For the data that follows, print the line with "ring mcp: (226, 135)", the line with "wrist: (139, 57)", and all lines between them, exactly as they stand. Omit pictures and add nothing.
BEGIN DATA SUPPLIED
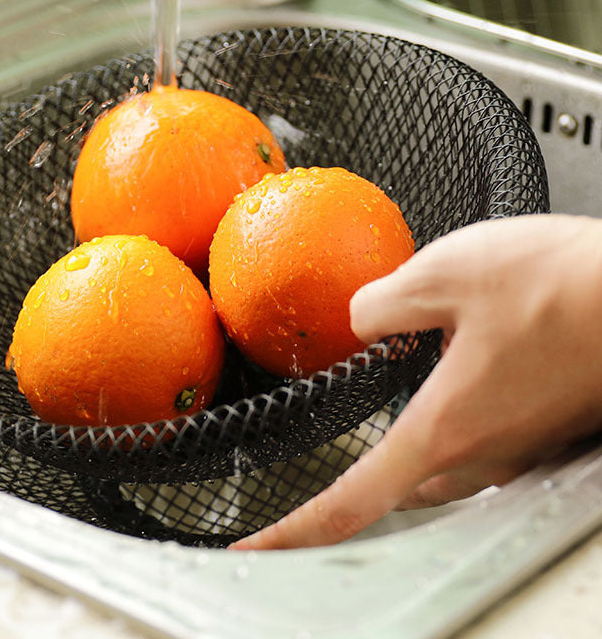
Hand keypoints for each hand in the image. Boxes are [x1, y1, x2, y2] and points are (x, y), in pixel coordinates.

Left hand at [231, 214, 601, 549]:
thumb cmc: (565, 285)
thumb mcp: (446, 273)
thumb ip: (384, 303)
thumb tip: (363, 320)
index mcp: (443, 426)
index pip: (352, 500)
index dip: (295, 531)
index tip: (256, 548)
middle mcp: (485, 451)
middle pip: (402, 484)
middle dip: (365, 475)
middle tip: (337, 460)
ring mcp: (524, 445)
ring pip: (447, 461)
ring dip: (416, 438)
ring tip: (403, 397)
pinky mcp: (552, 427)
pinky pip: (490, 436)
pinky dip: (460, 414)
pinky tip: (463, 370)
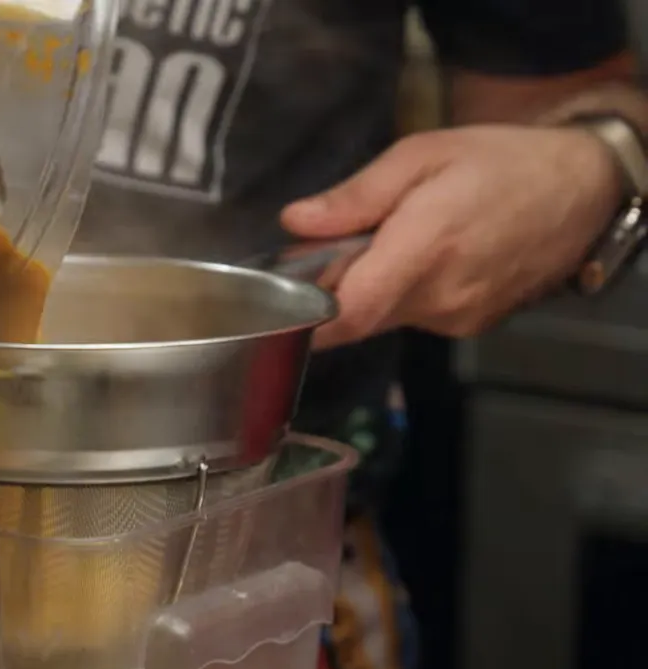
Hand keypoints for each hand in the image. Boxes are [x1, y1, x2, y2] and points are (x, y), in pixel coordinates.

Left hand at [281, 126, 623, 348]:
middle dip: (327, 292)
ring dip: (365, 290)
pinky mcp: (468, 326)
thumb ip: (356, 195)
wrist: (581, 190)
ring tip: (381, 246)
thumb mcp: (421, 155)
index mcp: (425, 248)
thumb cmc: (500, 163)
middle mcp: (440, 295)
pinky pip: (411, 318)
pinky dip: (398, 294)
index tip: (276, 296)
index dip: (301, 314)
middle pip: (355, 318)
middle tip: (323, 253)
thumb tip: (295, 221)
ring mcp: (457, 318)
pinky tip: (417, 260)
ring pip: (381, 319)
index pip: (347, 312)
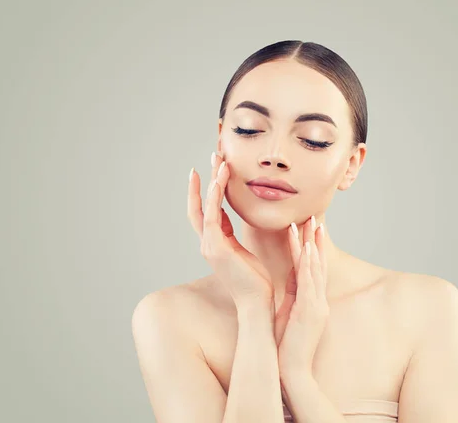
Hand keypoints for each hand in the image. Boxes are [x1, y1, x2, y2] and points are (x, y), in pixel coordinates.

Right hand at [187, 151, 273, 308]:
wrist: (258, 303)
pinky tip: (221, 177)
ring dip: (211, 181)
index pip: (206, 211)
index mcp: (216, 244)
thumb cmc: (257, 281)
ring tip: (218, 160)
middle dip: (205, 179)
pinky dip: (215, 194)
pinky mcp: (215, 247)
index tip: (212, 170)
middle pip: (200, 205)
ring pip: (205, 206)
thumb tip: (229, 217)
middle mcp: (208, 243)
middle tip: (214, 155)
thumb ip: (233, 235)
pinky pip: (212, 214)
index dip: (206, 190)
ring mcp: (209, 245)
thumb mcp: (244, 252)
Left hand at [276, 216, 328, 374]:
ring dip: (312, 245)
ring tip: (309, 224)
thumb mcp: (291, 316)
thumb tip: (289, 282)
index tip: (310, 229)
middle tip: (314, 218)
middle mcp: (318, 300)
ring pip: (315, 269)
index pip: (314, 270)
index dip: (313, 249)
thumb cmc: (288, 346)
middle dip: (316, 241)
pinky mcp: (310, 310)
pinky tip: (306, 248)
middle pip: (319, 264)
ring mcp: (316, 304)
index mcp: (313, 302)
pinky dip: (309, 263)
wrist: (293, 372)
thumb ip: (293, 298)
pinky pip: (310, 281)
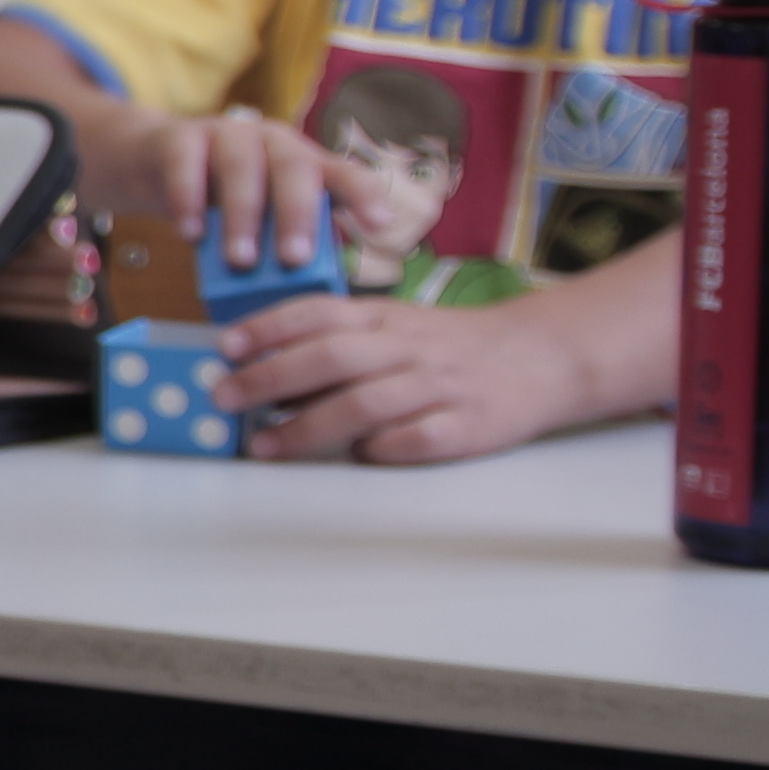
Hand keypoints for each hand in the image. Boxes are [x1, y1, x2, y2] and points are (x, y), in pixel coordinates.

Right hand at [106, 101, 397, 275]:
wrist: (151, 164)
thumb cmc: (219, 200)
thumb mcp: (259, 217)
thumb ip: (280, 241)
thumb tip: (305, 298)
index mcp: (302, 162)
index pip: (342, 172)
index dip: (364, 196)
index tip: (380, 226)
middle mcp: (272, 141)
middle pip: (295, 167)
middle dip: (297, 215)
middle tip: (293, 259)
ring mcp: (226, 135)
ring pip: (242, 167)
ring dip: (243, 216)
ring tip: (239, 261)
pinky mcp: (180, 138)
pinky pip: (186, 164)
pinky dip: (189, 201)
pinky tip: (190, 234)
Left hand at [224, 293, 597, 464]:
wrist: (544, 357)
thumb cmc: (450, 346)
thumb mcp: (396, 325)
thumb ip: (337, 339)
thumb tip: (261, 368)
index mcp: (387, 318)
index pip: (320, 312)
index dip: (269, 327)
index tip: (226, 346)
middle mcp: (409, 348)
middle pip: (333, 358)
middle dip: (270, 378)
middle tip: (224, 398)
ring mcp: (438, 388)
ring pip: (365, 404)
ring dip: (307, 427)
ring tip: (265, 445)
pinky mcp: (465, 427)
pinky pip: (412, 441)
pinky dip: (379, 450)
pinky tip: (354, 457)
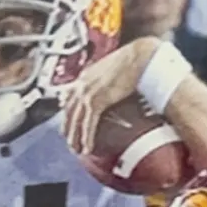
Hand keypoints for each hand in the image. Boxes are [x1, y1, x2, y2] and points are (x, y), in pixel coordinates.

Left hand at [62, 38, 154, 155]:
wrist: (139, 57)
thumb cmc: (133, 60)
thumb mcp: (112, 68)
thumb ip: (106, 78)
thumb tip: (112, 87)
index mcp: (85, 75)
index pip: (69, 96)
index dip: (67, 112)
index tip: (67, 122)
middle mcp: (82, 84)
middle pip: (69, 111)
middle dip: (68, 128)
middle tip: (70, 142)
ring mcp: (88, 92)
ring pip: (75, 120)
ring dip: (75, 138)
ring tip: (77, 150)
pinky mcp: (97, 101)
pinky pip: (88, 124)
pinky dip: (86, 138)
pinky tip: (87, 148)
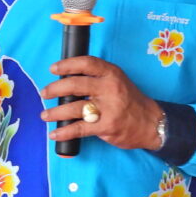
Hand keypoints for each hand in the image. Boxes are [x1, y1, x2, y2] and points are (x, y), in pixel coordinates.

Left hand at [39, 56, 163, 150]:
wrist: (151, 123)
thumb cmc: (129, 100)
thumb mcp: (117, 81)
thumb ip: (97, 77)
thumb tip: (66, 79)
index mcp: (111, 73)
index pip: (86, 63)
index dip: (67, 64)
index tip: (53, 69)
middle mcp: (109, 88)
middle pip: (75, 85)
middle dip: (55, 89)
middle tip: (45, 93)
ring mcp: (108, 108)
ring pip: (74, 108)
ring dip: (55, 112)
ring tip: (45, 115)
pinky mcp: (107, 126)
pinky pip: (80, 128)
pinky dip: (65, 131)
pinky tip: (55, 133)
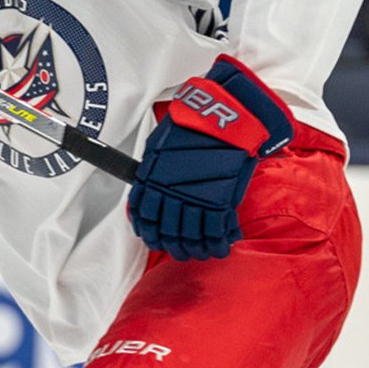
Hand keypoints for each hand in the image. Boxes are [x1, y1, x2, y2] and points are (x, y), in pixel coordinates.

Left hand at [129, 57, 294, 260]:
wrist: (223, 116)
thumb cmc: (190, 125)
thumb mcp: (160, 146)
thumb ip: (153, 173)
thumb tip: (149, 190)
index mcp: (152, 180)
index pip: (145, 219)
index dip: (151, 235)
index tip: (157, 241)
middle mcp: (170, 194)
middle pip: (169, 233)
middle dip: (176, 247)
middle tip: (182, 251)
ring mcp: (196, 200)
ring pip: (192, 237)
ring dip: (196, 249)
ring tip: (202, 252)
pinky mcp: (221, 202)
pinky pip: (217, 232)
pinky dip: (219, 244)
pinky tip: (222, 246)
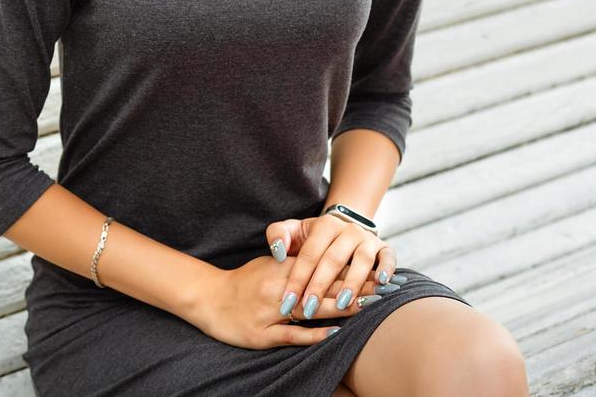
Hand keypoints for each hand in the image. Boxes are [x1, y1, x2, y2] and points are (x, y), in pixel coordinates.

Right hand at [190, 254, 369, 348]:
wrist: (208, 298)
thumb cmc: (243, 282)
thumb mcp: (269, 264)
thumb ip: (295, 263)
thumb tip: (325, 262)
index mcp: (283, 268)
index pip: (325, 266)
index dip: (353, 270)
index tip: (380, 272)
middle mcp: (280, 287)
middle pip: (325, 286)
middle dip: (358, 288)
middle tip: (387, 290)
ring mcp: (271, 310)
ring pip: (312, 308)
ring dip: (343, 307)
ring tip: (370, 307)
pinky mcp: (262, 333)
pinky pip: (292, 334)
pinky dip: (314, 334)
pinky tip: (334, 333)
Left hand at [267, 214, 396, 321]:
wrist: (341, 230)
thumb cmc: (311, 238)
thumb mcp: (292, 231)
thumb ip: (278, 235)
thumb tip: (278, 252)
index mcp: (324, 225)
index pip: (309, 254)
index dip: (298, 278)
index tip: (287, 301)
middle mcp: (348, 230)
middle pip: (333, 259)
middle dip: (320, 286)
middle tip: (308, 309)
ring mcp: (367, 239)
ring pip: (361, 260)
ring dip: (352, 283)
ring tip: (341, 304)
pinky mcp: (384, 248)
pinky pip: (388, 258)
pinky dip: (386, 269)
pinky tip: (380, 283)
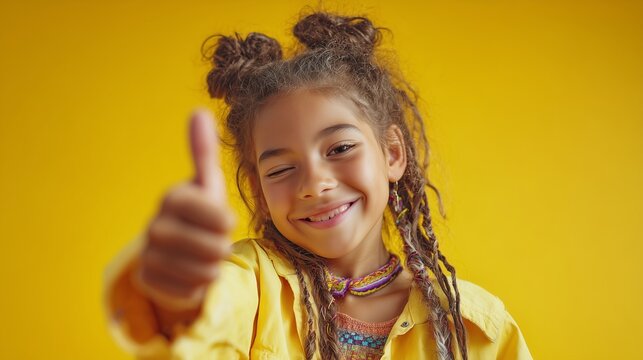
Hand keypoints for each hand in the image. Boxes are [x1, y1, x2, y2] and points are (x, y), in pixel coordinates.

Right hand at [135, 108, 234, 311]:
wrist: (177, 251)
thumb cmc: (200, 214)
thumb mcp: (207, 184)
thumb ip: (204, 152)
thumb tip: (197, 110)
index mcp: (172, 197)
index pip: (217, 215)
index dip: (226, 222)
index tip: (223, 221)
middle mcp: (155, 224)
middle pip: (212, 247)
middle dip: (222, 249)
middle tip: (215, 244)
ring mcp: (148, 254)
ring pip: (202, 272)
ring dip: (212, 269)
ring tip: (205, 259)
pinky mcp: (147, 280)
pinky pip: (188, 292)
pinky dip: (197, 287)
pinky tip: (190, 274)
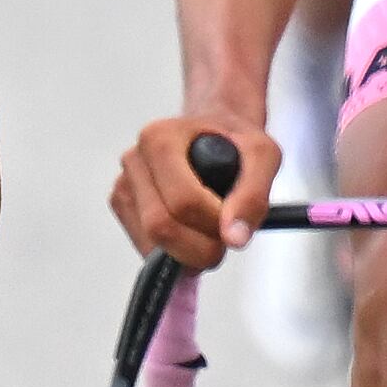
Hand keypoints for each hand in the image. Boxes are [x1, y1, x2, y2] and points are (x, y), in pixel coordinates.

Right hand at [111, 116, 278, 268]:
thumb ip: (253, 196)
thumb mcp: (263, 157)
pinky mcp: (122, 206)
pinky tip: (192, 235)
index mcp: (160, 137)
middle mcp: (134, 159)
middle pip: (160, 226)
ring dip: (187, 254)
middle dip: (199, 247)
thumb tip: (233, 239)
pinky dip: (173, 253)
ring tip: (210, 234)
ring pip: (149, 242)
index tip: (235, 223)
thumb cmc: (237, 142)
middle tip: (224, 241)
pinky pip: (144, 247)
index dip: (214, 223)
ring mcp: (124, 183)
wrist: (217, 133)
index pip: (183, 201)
END DATA SUPPLIED
ANSWER FOR THIS EXERCISE:
ring mcp: (226, 135)
ring pip: (242, 167)
ring dip: (243, 216)
ring tip: (239, 261)
pinky mcp: (180, 138)
pinky pip: (186, 164)
pinky dip: (189, 201)
pinky tip: (190, 234)
Left hand at [224, 293, 597, 464]:
wrist: (544, 357)
thumb cmc: (450, 346)
thumb mcp: (396, 325)
thumb ip: (337, 339)
thumb tip: (261, 368)
index mcp: (387, 318)
index pip: (320, 312)
index dip: (269, 327)
index tip: (226, 346)
middle mcp: (409, 348)
middle pip: (333, 358)
middle dip: (270, 378)
middle tip: (224, 398)
ring mcp: (438, 388)
ring pip: (365, 404)
ring dip: (307, 427)
ring tip: (265, 445)
pinky mcp: (465, 427)
pinky pip: (412, 441)
pinky dip: (379, 450)
pinky tip: (354, 457)
Hand keypoints for each hand in the image. Boxes are [x1, y1, x2, y2] and points are (x, y), in pixel coordinates.

Left hand at [62, 38, 154, 155]:
wrist: (139, 57)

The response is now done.